▸ **Text**:
• • • • •
Once an IT architect establishes this, IT architects can then differentiate the value of their project from their value as IT architects. The accountability for a project rests with the appropriate executives and management, not the architect. The IT architect needs to focus on their part in it.

Selling an architecture or design and selling the value of an IT architect are related but different activities. Selling a design, for example, requires helping the customer meet their own goals more effectively. It happens periodically, usually once per project. It makes you authoritative for that project. Selling an IT architect role and understanding stakeholder needs are both ongoing, continuous processes.

IT architects are a bit like CEOs. CEOs’ primary customers are the investors or owners of the organization. While ignoring actual customers or staff seems cynical, good investors care about the organization as a whole and beyond just customers’ short term needs.

An IT architect’s “investors” are their stakeholders. Like CEOs, IT architects will rarely keep everyone happy. Not every team will have every need met. Every change involves winners (profit, less work) and losers (more work, more responsibility).
• • • • •
▸ **Supplied data**:
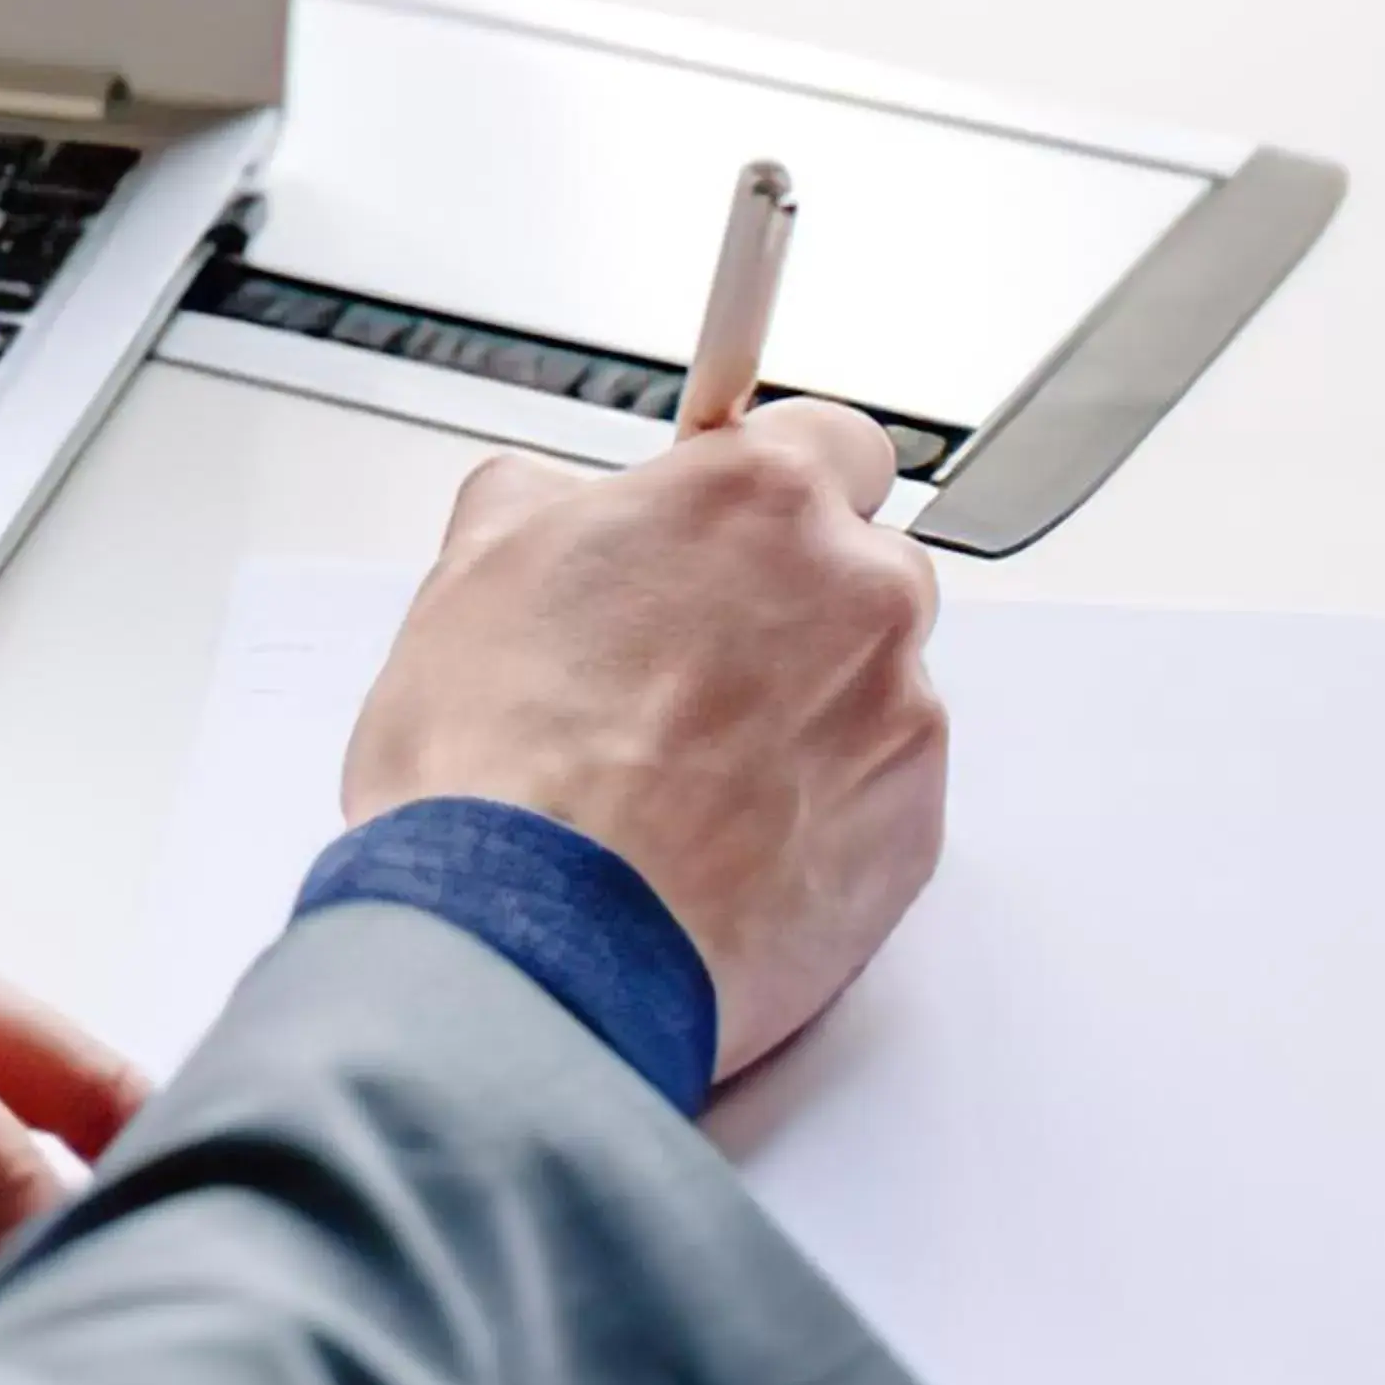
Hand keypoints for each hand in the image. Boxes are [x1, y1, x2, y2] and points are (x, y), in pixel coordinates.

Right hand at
• • • • •
▸ **Brief**:
Extend the passage on the role of IT architects by continuing it from its last sentence.

▸ **Answer to this task**:
The success of an IT architect relies on their ability to identify and sell their value to the correct set of stakeholders. Selling is challenging and complex. Stakeholders are rarely technical, at least from an architect’s viewpoint, and require empathy.

For example, non-IT management wants justification in business terms, usually financial. They often regard “good design practices” as an unnecessary expense. While organizations are using more technology, technology is rarely a core business competency or differentiator. The onus is on the IT architect to justify anything beyond a minimal expenditure.

Having to justify technology use constantly is frustrating. IT architects often evolve from technologists who “look up” or “see the big picture”. However, the big picture is not really about technology. It is about the application of technology to broad, often ill-defined and contradictory goals. If it were easy, we would not need good IT architects.